Religion, Spirituality, and Ethics in Psychiatric Practice

Document Type

Journal Article

Publication Date



The Journal of nervous and mental disease




The interface of religion, spirituality, and psychiatric practice has long been of interest to the ethical psychiatrist. Some prominent early psychotherapists had a strained relationship with religion and spirituality. They posited that religion and spirituality were forms of mental illness, which discouraged the discussion of these values during treatment despite the fact that many patients subscribed to a religious or spiritual viewpoint. Contrarily, others supported a harmonious relationship with religion and spirituality and served as trailblazers for the incorporation of religion and spirituality into psychiatric treatment.As the field of psychiatry continues to evolve, additional dimensions of the relationship between religion, spirituality, and psychiatric practice must be explored.

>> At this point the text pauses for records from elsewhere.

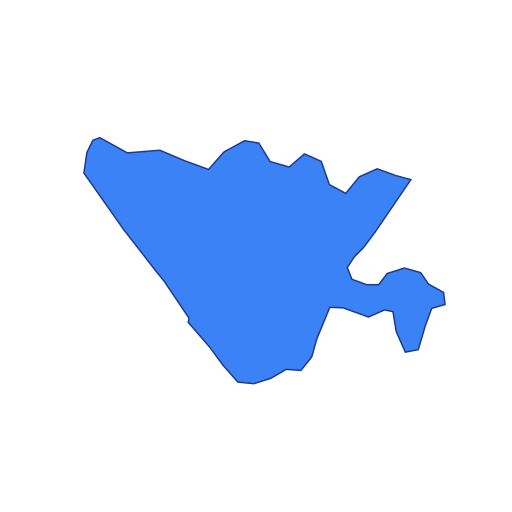 outline of Goyang-si, Gyeonggi, South Korea, rotated 20°
{"feature_id": "91817680B27371207272645", "entity_name": "Goyang-si", "entity_type": "district", "adm_level": 2, "iso_a3": "KOR", "parent_name": "South Korea", "parent_adm1": "Gyeonggi", "projection": "robinson", "projection_center": [126.873, 37.651], "detail": "fine", "context": "isolated", "style": "filled", "palette": "blue", "viewbox_px": 512, "rotation_deg": 20, "n_neighbors": 0, "source": "geoboundaries", "source_scale": "gbopen_adm2", "svg_char_len": 897}
<svg xmlns="http://www.w3.org/2000/svg" viewBox="0 0 512 512"><g transform="rotate(20 256 256)"><path d="M215.0,341.5L244.0,357.7L262.3,369.9L282.1,380.7L297.7,376.7L311.8,365.8L317.8,358.7L323.1,352.2L337.3,348.2L342.9,331.9L341.5,312.9L342.9,279.0L355.6,274.9L382.5,274.9L395.2,262.7L403.7,261.4L413.6,279.0L429.2,295.3L440.5,288.5L439.0,264.1L439.0,245.1L450.3,236.9L448.4,233.2L444.7,226.1L427.7,223.4L416.4,215.3L399.5,216.6L385.3,227.5L381.1,241.0L369.8,245.1L354.2,245.1L345.7,235.6L348.6,223.4L354.2,211.2L359.9,192.2L375.4,131.3L359.9,132.6L340.1,132.6L326.0,146.2L318.9,166.5L300.5,163.8L285.0,144.8L266.6,143.5L256.7,161.1L236.9,162.4L220.0,148.9L205.8,151.6L190.3,169.2L181.8,190.9L156.4,190.9L129.5,189.5L99.8,203.1L68.7,198.2L63.1,203.1L61.7,216.6L65.9,236.9L122.4,276.3L167.6,304.7L178.9,311.5L214.3,337.3L215.0,341.5Z" fill="#3b82f6" stroke="#1e3a8a" stroke-width="1.5"/></g></svg>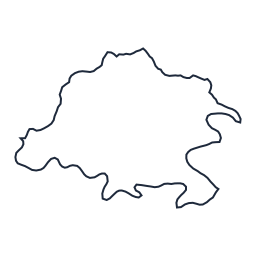 outline of Abdon Batista, Santa Catarina, Brazil
{"feature_id": "56859067B29190973569639", "entity_name": "Abdon Batista", "entity_type": "district", "adm_level": 2, "iso_a3": "BRA", "parent_name": "Brazil", "parent_adm1": "Santa Catarina", "projection": "mercator", "projection_center": [-51.047, -27.584], "detail": "fine", "context": "isolated", "style": "outline", "palette": "slate", "viewbox_px": 256, "rotation_deg": 0, "n_neighbors": 0, "source": "geoboundaries", "source_scale": "gbopen_adm2", "svg_char_len": 2660}
<svg xmlns="http://www.w3.org/2000/svg" viewBox="0 0 256 256"><path d="M215.9,99.4L213.9,97.6L212.0,94.7L209.3,92.4L210.9,88.4L211.3,85.3L210.3,82.2L207.4,79.0L204.5,79.9L201.3,78.6L198.5,77.4L195.7,76.1L193.1,75.4L189.6,78.0L186.8,78.0L183.4,77.1L180.6,75.4L178.0,75.7L175.4,75.4L172.7,75.6L169.4,75.9L165.1,74.8L162.3,72.2L160.8,69.6L158.2,68.8L155.5,65.8L153.8,61.5L152.0,58.2L149.7,56.5L148.1,54.1L145.6,50.8L143.1,48.5L139.8,50.3L136.2,51.4L133.6,53.0L130.1,54.4L126.1,53.8L123.4,54.6L119.2,54.3L116.6,56.5L113.9,54.0L111.2,52.5L107.5,52.2L104.9,56.3L103.2,58.7L102.3,62.3L101.7,65.2L99.5,67.0L96.7,68.6L93.7,71.1L90.1,72.0L86.6,71.6L82.4,71.2L78.7,71.7L75.0,73.1L71.3,75.7L69.6,78.5L69.1,82.2L65.9,84.3L62.2,87.2L61.1,90.8L59.7,94.6L61.0,98.7L60.6,103.8L58.0,107.2L56.7,111.2L54.6,116.2L53.7,120.1L51.4,123.6L48.0,126.1L43.9,128.4L40.5,130.0L36.5,130.7L33.0,128.9L29.5,129.1L27.9,131.9L26.9,134.8L25.1,138.2L20.6,138.3L23.2,141.2L23.4,144.2L21.9,147.4L18.6,150.5L16.3,152.9L15.4,157.1L16.0,160.7L17.7,163.3L21.1,164.7L25.0,166.1L28.6,168.0L32.0,169.9L36.2,170.5L40.8,169.6L43.5,168.0L45.4,165.8L48.0,162.2L51.1,158.9L54.7,157.8L57.8,159.5L60.1,164.4L62.2,166.6L64.8,167.7L67.3,167.2L70.0,165.8L72.8,165.2L77.2,165.9L79.8,168.1L82.0,171.1L84.2,174.3L86.3,176.3L89.9,177.9L94.6,177.3L97.1,175.9L99.4,174.4L102.0,173.5L104.7,173.5L107.1,176.2L107.7,181.4L106.3,184.3L104.7,186.7L103.5,189.4L102.3,193.6L102.7,198.6L106.7,200.0L109.8,198.4L112.0,196.2L114.5,193.8L116.8,191.7L119.2,190.6L121.8,190.5L125.5,191.6L128.6,193.3L132.3,195.7L135.7,197.0L138.7,197.5L141.5,195.4L139.3,192.3L135.9,190.5L134.5,187.3L136.5,184.6L141.6,185.1L147.2,186.0L150.8,186.5L154.7,187.2L158.5,186.7L161.0,185.6L164.2,183.9L167.8,183.6L171.3,184.0L174.9,183.4L180.1,183.3L183.2,184.0L186.0,186.7L186.0,189.9L183.6,192.8L181.1,195.1L179.2,197.2L177.4,199.4L176.4,202.8L177.0,207.5L181.0,207.1L185.0,204.4L188.8,203.1L192.8,202.8L196.6,203.8L199.6,204.7L202.8,204.5L206.9,202.2L209.9,199.5L212.9,197.5L215.9,192.3L218.4,189.0L215.7,187.2L213.3,184.5L210.5,181.6L207.5,177.9L204.0,175.1L200.5,173.2L197.7,171.1L193.2,168.5L189.4,165.0L187.3,161.8L186.3,158.3L186.4,154.6L188.2,152.0L190.7,149.9L193.8,148.7L197.3,147.6L200.5,146.6L203.7,145.8L206.4,145.1L209.2,144.0L212.1,142.5L215.2,142.2L219.5,142.0L220.9,138.0L219.8,134.2L218.1,131.5L215.0,129.7L211.9,128.2L208.6,124.7L206.4,119.8L207.8,115.9L211.1,114.0L214.5,113.7L217.9,113.4L221.6,113.4L225.5,114.0L229.1,115.1L232.9,117.6L235.8,121.2L240.2,122.5L240.6,119.0L239.0,115.6L237.6,113.1L235.4,110.9L232.3,109.1L228.4,107.9L224.8,106.3L221.6,104.6L217.6,103.2L215.9,99.4Z" fill="none" stroke="#1e293b" stroke-width="2"/></svg>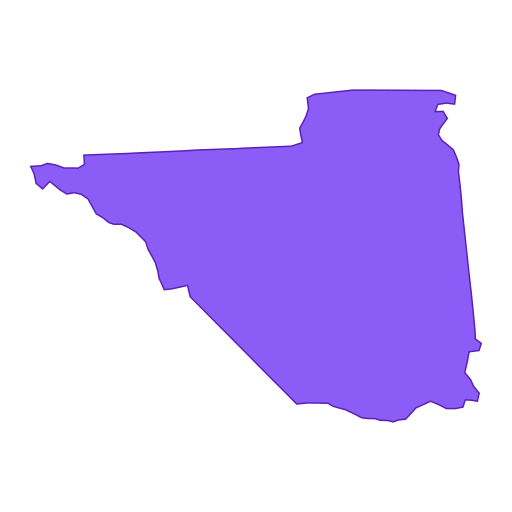 São Miguel do Oeste, Santa Catarina, Brazil (orthographic projection), rotated 180°
{"feature_id": "56859067B36403486213311", "entity_name": "São Miguel do Oeste", "entity_type": "district", "adm_level": 2, "iso_a3": "BRA", "parent_name": "Brazil", "parent_adm1": "Santa Catarina", "projection": "orthographic", "projection_center": [-53.501, -26.724], "detail": "fine", "context": "isolated", "style": "filled", "palette": "violet", "viewbox_px": 512, "rotation_deg": 180, "n_neighbors": 0, "source": "geoboundaries", "source_scale": "gbopen_adm2", "svg_char_len": 1582}
<svg xmlns="http://www.w3.org/2000/svg" viewBox="0 0 512 512"><g transform="rotate(180 256 256)"><path d="M56.4,416.7L70.9,421.6L76.6,421.6L91.1,421.6L119.5,421.8L139.7,421.9L159.3,421.9L197.2,417.8L204.8,414.2L203.5,403.3L205.8,396.3L208.5,390.6L212.3,383.8L211.2,377.0L209.6,369.4L220.7,365.8L268.9,363.8L274.5,363.4L283.7,363.1L302.8,362.4L314.2,362.0L329.4,361.1L350.7,360.1L373.6,359.1L385.2,358.5L428.1,356.9L427.6,347.6L433.8,343.9L441.2,344.0L448.0,344.0L456.0,347.0L464.6,348.6L471.1,346.2L481.3,345.6L477.9,338.3L475.9,328.6L469.4,323.1L462.2,330.6L451.8,322.0L445.1,318.0L438.0,319.3L430.8,317.7L424.0,313.1L419.9,305.7L415.7,298.1L408.7,294.0L403.3,289.5L397.9,287.7L390.9,287.8L384.1,284.8L376.3,280.2L370.7,274.7L366.3,270.1L363.8,262.4L360.3,256.2L356.7,249.5L354.1,240.6L352.9,233.6L350.2,228.0L347.8,222.3L339.8,223.2L324.5,226.6L321.8,215.3L262.2,155.3L252.0,144.9L239.6,132.4L227.7,120.6L215.3,108.0L204.2,109.1L184.1,108.8L178.8,105.7L172.9,104.0L167.1,102.5L158.9,98.7L150.2,94.2L143.2,93.4L137.2,93.4L131.6,91.7L124.2,91.5L118.8,90.1L113.2,92.1L106.4,92.8L96.0,104.1L81.4,110.8L73.3,107.4L65.5,103.4L56.6,103.4L49.1,104.9L46.7,112.1L40.7,111.8L34.6,110.8L32.8,118.8L38.4,125.7L41.4,132.3L47.3,139.4L44.6,150.7L42.9,160.2L33.0,161.5L30.7,168.5L36.7,173.2L37.0,181.6L40.0,212.0L43.3,241.6L49.5,298.7L50.7,314.3L51.9,326.4L53.6,340.5L53.0,347.6L56.0,356.1L58.7,362.2L64.0,366.7L70.0,371.5L73.6,377.1L72.4,383.0L68.8,388.1L64.7,393.6L68.9,400.6L76.9,400.4L74.2,407.6L65.7,408.9L57.4,407.9L56.4,416.7Z" fill="#8b5cf6" stroke="#5b21b6" stroke-width="1.5"/></g></svg>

Today, many modern psychiatrists appreciate the importance of incorporating religion and spirituality into treatment, but questions such as whether it is ethical to practice psychiatry from a particular religious or spiritual viewpoint or for psychiatrists to advertise that they subscribe to a particular religion or spirituality and to engage in religious or spiritual practices with their patients remain nuanced and complex. In this resource document, the authors put forth and examine the ramifications of a bio-psycho-social-religious/spiritual model for psychological development and functioning, with this fourth dimension shifting the focus from symptom reduction alone to include other aspects of human flourishing such as resilience, meaning-making, and hope.